TASK ITEM |
Filter the records below and copy every line containing the word "vidutiniškai".

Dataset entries
────────────────────

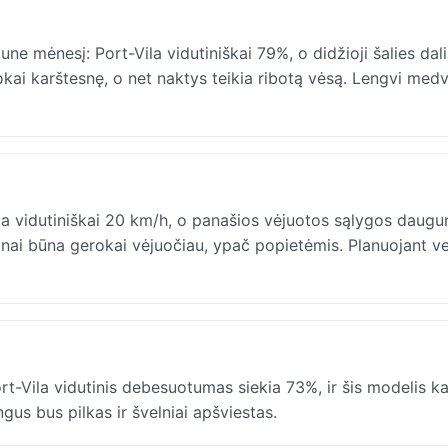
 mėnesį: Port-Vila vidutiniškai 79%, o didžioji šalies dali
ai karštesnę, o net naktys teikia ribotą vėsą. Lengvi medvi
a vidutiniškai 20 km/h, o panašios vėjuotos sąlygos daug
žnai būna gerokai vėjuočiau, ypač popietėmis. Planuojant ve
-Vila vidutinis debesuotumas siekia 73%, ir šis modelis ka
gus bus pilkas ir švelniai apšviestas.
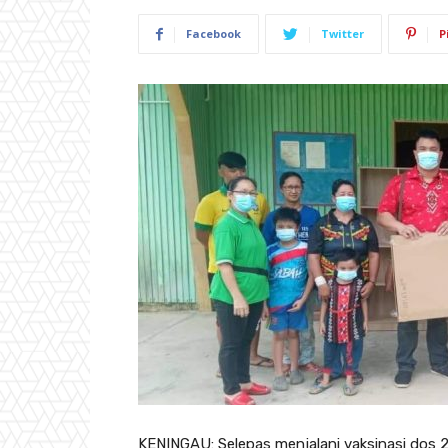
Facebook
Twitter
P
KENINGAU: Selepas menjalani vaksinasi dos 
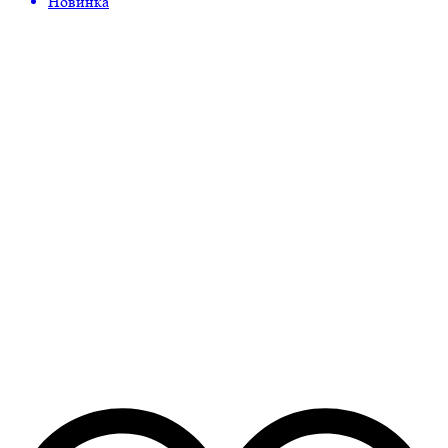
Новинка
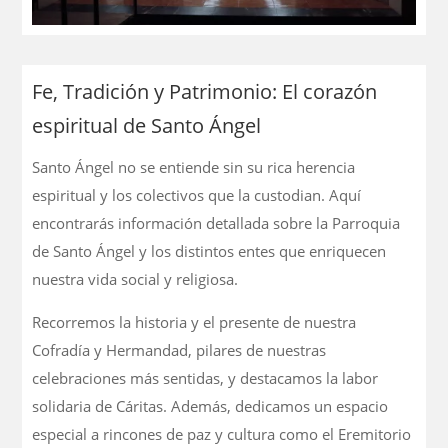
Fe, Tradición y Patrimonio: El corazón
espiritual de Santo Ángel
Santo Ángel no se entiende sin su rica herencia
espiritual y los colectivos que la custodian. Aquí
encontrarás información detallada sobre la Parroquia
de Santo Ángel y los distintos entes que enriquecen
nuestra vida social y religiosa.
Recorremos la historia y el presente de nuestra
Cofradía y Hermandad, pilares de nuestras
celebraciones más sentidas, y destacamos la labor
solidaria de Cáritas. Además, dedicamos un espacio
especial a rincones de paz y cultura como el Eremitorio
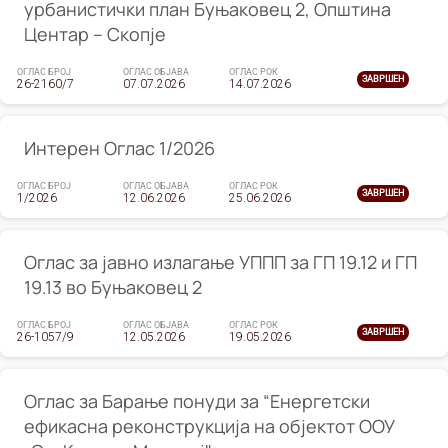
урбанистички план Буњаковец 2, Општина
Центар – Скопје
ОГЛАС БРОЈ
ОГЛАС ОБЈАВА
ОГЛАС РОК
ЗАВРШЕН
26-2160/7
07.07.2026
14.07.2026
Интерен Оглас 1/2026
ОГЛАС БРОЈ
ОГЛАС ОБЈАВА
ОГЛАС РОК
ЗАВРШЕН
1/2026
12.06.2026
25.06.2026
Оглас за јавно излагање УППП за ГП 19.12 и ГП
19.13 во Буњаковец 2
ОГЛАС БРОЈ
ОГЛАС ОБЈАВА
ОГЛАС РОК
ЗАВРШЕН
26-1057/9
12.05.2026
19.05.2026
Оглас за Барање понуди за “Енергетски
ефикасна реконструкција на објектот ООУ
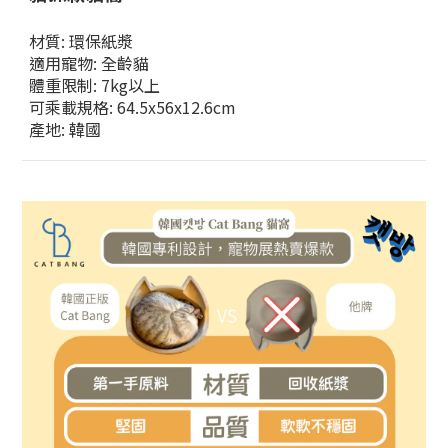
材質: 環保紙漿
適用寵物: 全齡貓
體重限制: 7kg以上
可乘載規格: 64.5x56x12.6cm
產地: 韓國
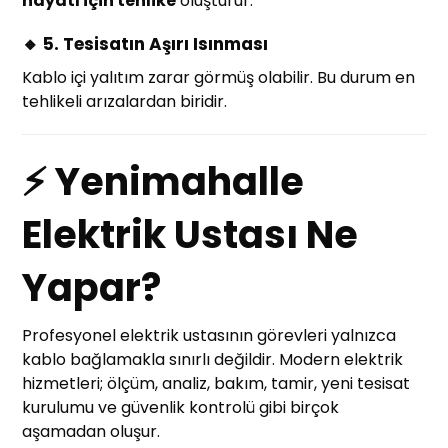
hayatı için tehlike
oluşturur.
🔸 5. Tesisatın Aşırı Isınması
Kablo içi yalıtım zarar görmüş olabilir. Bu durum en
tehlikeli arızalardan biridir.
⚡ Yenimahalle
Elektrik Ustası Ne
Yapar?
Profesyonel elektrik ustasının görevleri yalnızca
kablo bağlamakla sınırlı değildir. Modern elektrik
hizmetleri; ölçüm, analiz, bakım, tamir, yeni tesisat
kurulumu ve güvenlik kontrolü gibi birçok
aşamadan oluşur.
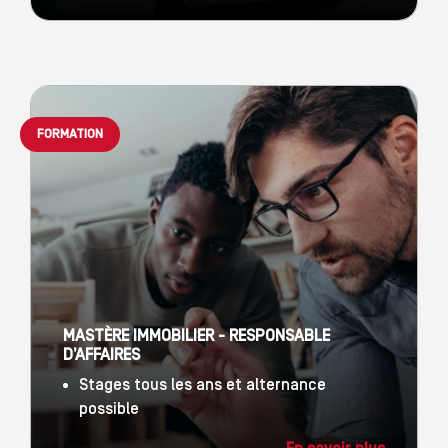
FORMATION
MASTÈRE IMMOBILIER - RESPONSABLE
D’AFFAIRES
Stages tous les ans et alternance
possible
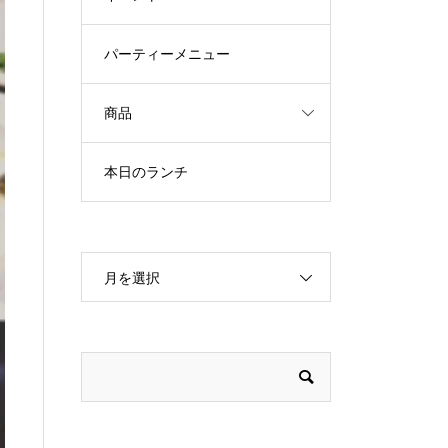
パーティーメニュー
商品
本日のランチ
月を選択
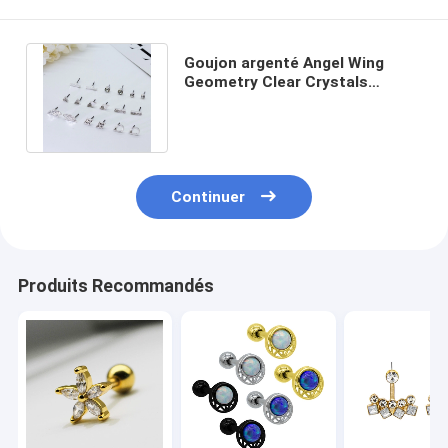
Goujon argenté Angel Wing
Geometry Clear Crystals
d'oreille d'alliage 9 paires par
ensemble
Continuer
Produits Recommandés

────────────────────

ANSWER SPACE |
 mėnesį: Port-Vila vidutiniškai 79%, o didžioji šalies dali
a vidutiniškai 20 km/h, o panašios vėjuotos sąlygos daug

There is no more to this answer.